In general, in most risk forms a low caries risk assessment is based on a combination of the following factors: no caries lesion development or progression for a recent period of time; low amount of plaque; low frequency of sugar intake; no presence of salivary problems; and adequate exposure to protective factors. In addition, the following factors, whether appearing singly or in combination, would yield a moderate to high risk assessment of caries6,18:
- development of new caries lesions
- presence of active lesions
- placement of restorations due to active disease since the patient’s last examination
- detrimental change in amount of plaque
- incremental frequency of carbohydrate consumption
- decrease in saliva flow
- decrease in exposure to caries-protective factors.
What is the roll of caries risk assessment in interprofessional settings?
As imprecise as most risk tools are, they can be particularly helpful when used by individuals not trained to examine the oral cavity and assess caries lesion activity. For example, expanded partnership with the medical community is a promising strategy for reducing disparities in dental caries among young children. A validated caries risk instrument for use in primary health care settings would aid with triaging children at higher risk for preventive and referral strategies. The validity of caries risk tools for use in medical settings in the US is currently being investigated.18
Detecting dental caries is important to plan treatment; however, it merely represents part of the caries diagnostic process. The assessment of lesion activity, whether a lesion is active or inactive, and lesion severity (depth, and presence or absence of cavitation) are essential for appropriate control and management of the caries process.

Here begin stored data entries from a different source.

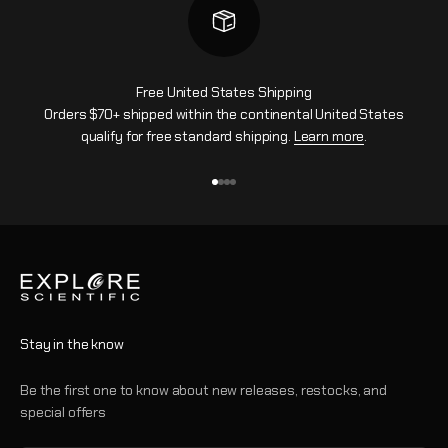
Free United States Shipping
Orders $70+ shipped within the continental United States
qualify for free standard shipping.
Learn more
.
Ir al artículo 1
Ir al artículo 2
Ir al artículo 3
Ir al artículo 4
Stay in the know
Be the first one to know about new releases, restocks, and
special offers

The ability of a dental practitioner to accurately assess the lesion activity will be reflected in the management strategy to be implemented, whether noninvasive, minimally invasive, or an operative treatment. Not considering lesion activity could lead to superfluous treatment on inactive lesions, or even operative treatment involving unnecessary tissue removal. If the concept of caries lesion activity is understood, clinicians can use it routinely as part of the daily caries diagnostic process in favor of their patients.